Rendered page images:
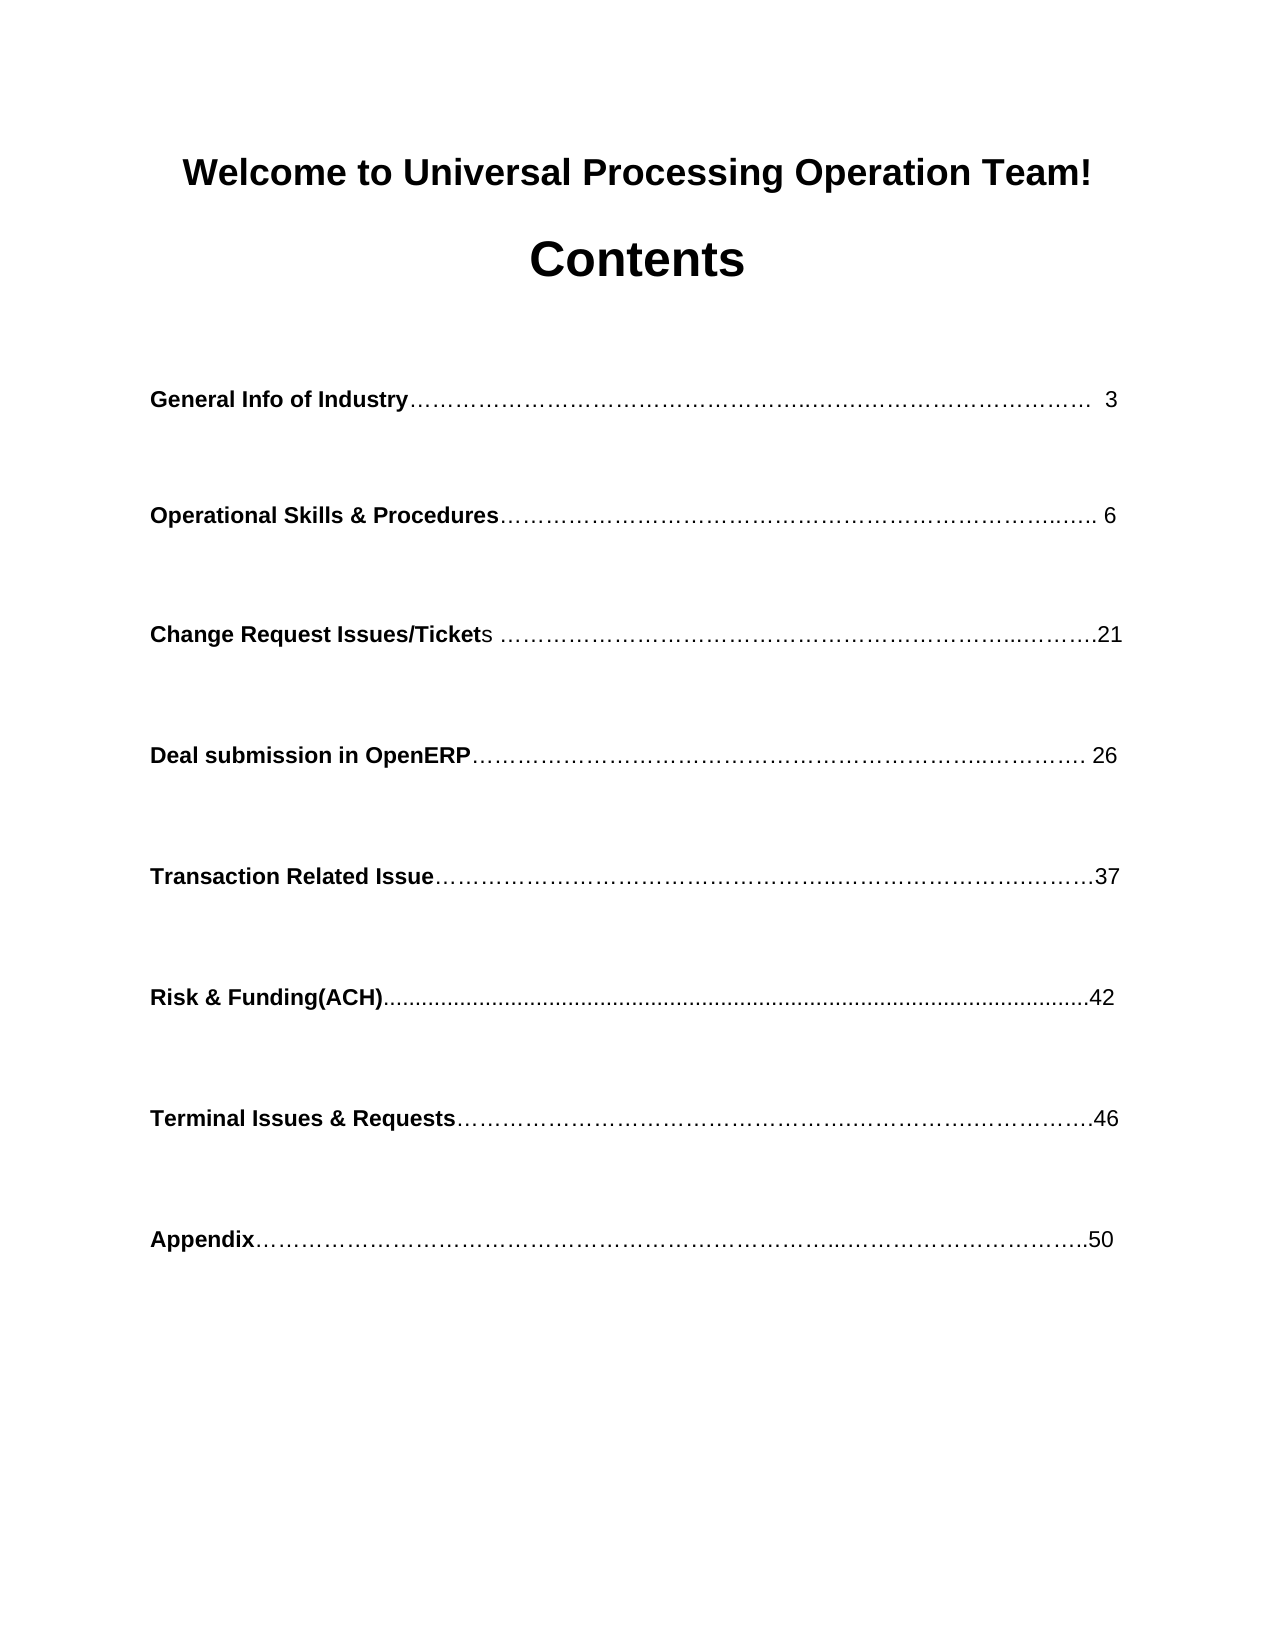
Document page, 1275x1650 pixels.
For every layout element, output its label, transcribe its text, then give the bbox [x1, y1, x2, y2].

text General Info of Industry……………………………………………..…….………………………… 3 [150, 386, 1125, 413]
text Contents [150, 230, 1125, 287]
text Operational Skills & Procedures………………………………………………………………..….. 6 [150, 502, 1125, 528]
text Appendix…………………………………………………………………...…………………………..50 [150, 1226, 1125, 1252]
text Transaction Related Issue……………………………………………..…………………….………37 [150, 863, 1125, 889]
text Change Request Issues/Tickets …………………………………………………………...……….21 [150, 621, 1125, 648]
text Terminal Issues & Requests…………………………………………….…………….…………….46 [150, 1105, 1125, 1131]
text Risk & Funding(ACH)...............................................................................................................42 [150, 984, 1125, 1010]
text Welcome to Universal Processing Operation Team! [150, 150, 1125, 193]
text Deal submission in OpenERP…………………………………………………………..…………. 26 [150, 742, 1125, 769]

-- TASK PROMPT --
Nothing but the records above, exact and without pictures, should appear in the answer.

-- RESULT --
Document page, 1275x1650 pixels.
For every layout element, output its label, transcribe its text, then give the bbox [x1, y1, x2, y2].

text General Info of Industry……………………………………………..…….………………………… 3 [150, 386, 1125, 413]
text Contents [150, 230, 1125, 287]
text Operational Skills & Procedures………………………………………………………………..….. 6 [150, 502, 1125, 528]
text Appendix…………………………………………………………………...…………………………..50 [150, 1226, 1125, 1252]
text Transaction Related Issue……………………………………………..…………………….………37 [150, 863, 1125, 889]
text Change Request Issues/Tickets …………………………………………………………...……….21 [150, 621, 1125, 648]
text Terminal Issues & Requests…………………………………………….…………….…………….46 [150, 1105, 1125, 1131]
text Risk & Funding(ACH)...............................................................................................................42 [150, 984, 1125, 1010]
text Welcome to Universal Processing Operation Team! [150, 150, 1125, 193]
text Deal submission in OpenERP…………………………………………………………..…………. 26 [150, 742, 1125, 769]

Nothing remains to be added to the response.